[Sca-cooks] Re: Reply on Filo/baklava was Around the Mediterranean...

johnna holloway johnna at sitka.engin.umich.edu
Wed Apr 24 07:04:54 PDT 2002


Greetings from Johnnae llyn Lewis

On Sun, 21 Apr 2002 I posted a note
saying that there was a neat article
 at Slow Food on the subject of filo dough at
 http://www.slowfood.com/Slowfood_UpLoad/Riviste/SLOW/EN/23/phylo.html.
The reason I thought this was a neat article
was that it showed photos and described the traditional process
of making phylo dough by hand which is becoming a lost art.
(My great grandmother could roll noodles thin enough to read
a newspaper through. I don't have that touch. Few do these days.)
It also mentioned the work of Charles Perry.

Huette von Ahrens then posted on Mon, 22 Apr 2002 :>
> > Interesting.  Because Charles Perry in his entry on
> > filo doesn't exactly say that.  He traces filo back to
> > the kitchens of the Topkopi in Istambul [late 16th
> > century], but states that baklava predates filo.  He
> > traces baklava back to Azerbaijan, but states that
> > they used thin pancakes or thinly sliced bread.
> >
> > This is why you should be very very careful of web
> > sites.  This website in this case is giving
> > mis-information.> >
> > Huette

------------
Quite frankly I didn't see the problem with article that
Huette did and I did not ever remember reading that "thin
pancakes or thinly slicely breads" were used. I clearly
remembered that his earlier papers were connected with how
the doughs for Persian pasta and noodles were transformed
over time, so I started a scholarly investigation.
I reread Huette's post, I reread The Slow Food article
carefully and then I read the Oxford Companion to Food entries
on "filo" and "baklava" which Charles Perry wrote for that work.
Having followed his work beginning with its first appearance in
PPC back in 1980,  I then reread all the various PPC issues
that contained his various articles on this subject to date;
also I reread his Oxford Conference papers on the subject that
he has written through the years. I also reread his paper "The
Taste for Layered Bread among the Nomadic Turks and the Central
Asian Origins of Baklava" which was originally given at a 1992
conference and then rewritten for publication in the volume
edited by Zubaida and Tapper as Culinary Cultures of the Middle East.

Having reread all this material, I then wrote to Charles Perry and
asked him the following two questions:

>"Does the Slow Food article misrepresent your work and do
>you really feel that they used "thin pancakes or thinly
>sliced bread" to make the archaic form of baklava that
>was made in Azerbaijan?"
>
>He wrote back yesterday and said:
>
>"Dear Johanna,
>        I don't think that Aglaia misrepresents my position,
though she's reluctant, like most Greeks, to give the Turks any credit
for inventing filo. "

As for the question regarding whether or not
 as Huette wrote "the primitive Azerbaijani baklava is made from "thin
pancakes or thinly sliced bread,"
he replied that this was a mistake  in that
" It is made from thin sheets of
stiffly kneaded dough; as you say, much like noodle paste."

I didn't ask for permission to quote the rest of his letter
including the more detailed discussion and I won't do so here.

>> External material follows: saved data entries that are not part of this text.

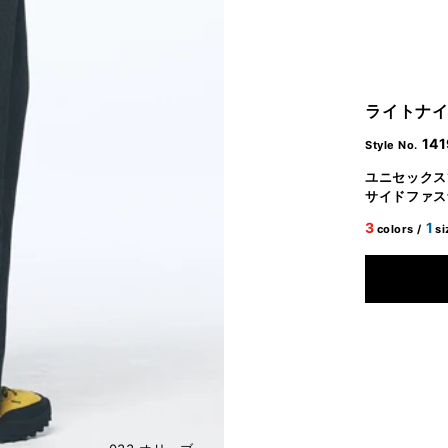
ライトナイ
141
Style No.
ユニセックス
サイドファス
3
1
colors /
si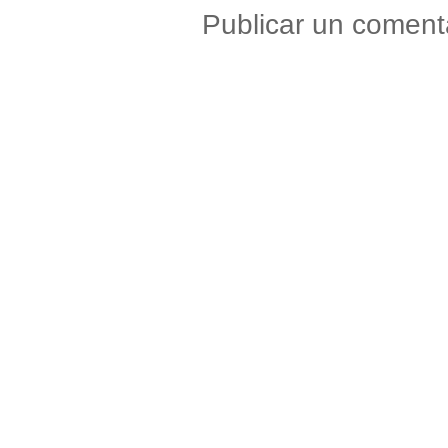
Publicar un coment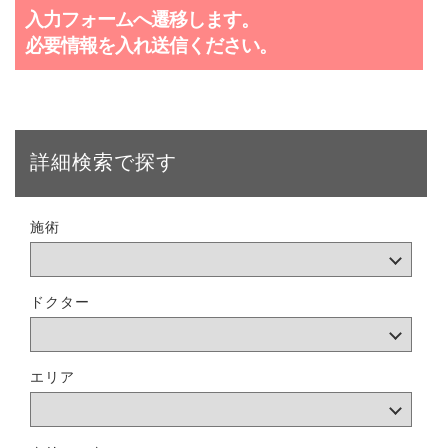
入力フォームへ遷移します。
必要情報を入れ送信ください。
詳細検索で探す
施術
ドクター
エリア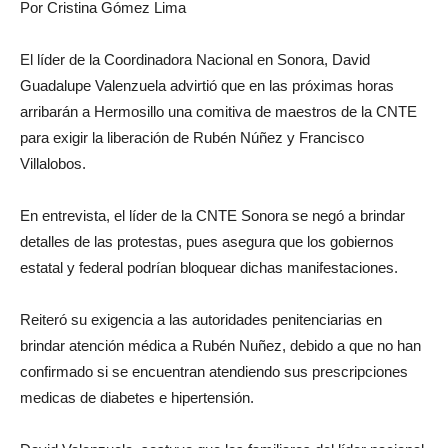
Por Cristina Gómez Lima
El líder de la Coordinadora Nacional en Sonora, David
Guadalupe Valenzuela advirtió que en las próximas horas
arribarán a Hermosillo una comitiva de maestros de la CNTE
para exigir la liberación de Rubén Núñez y Francisco
Villalobos.
En entrevista, el líder de la CNTE Sonora se negó a brindar
detalles de las protestas, pues asegura que los gobiernos
estatal y federal podrían bloquear dichas manifestaciones.
Reiteró su exigencia a las autoridades penitenciarias en
brindar atención médica a Rubén Nuñez, debido a que no han
confirmado si se encuentran atendiendo sus prescripciones
medicas de diabetes e hipertensión.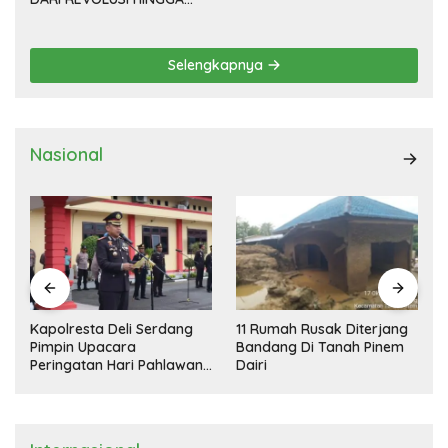
DEMOKRASI TERPIMPIN
Selengkapnya
Nasional
Kapolresta Deli Serdang
11 Rumah Rusak Diterjang
Pimpin Upacara
Bandang Di Tanah Pinem
Peringatan Hari Pahlawan
Dairi
Nasional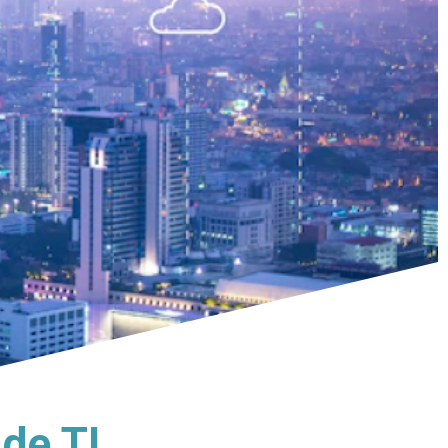
de TI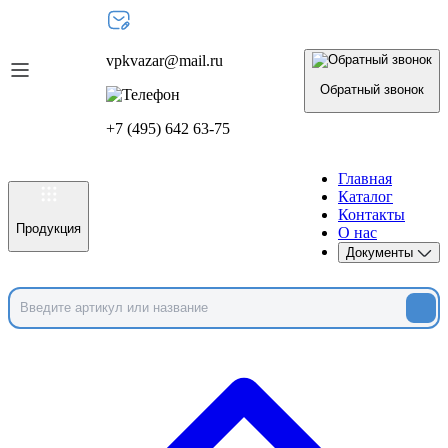
vpkvazar@mail.ru
Обратный звонок
+7 (495) 642 63-75
Главная
Каталог
Контакты
Продукция
О нас
Документы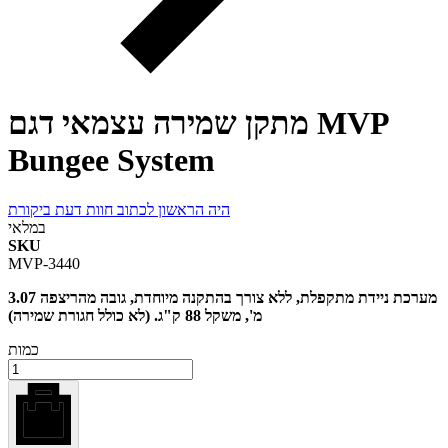
מתקן שמירה עצמאי דגם MVP
Bungee System
היה הראשון לכתוב חוות דעת ביקורת
במלאי
SKU
MVP-3440
מערכת ניידת מתקפלת, ללא צורך בהתקנה מיוחדת, גובה מהריצפה 3.07
מ', משקל 88 ק"ג. (לא כולל חגורת שמירה)
כמות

Most
of his points are clearly laid out in the Culinary Cultures paper.
There he states that there were thin doughs (although not paper thin)
being used prior to the development of filo in the Topkapi Palace
kitchens. The archaic form of baklava called  Baki pakhlavasi
that was made by the Azabayjanis was a layered pastry of 15 layers,
consisting of 8  noodle thick dough layers with 7 of nut filling.
The Ottoman kitchens combined their skills with this archaic dish
and came up with the paper thin dough now known as filo
and this has led in turn to modern baklava.

Hope this helps clear up some of the questions.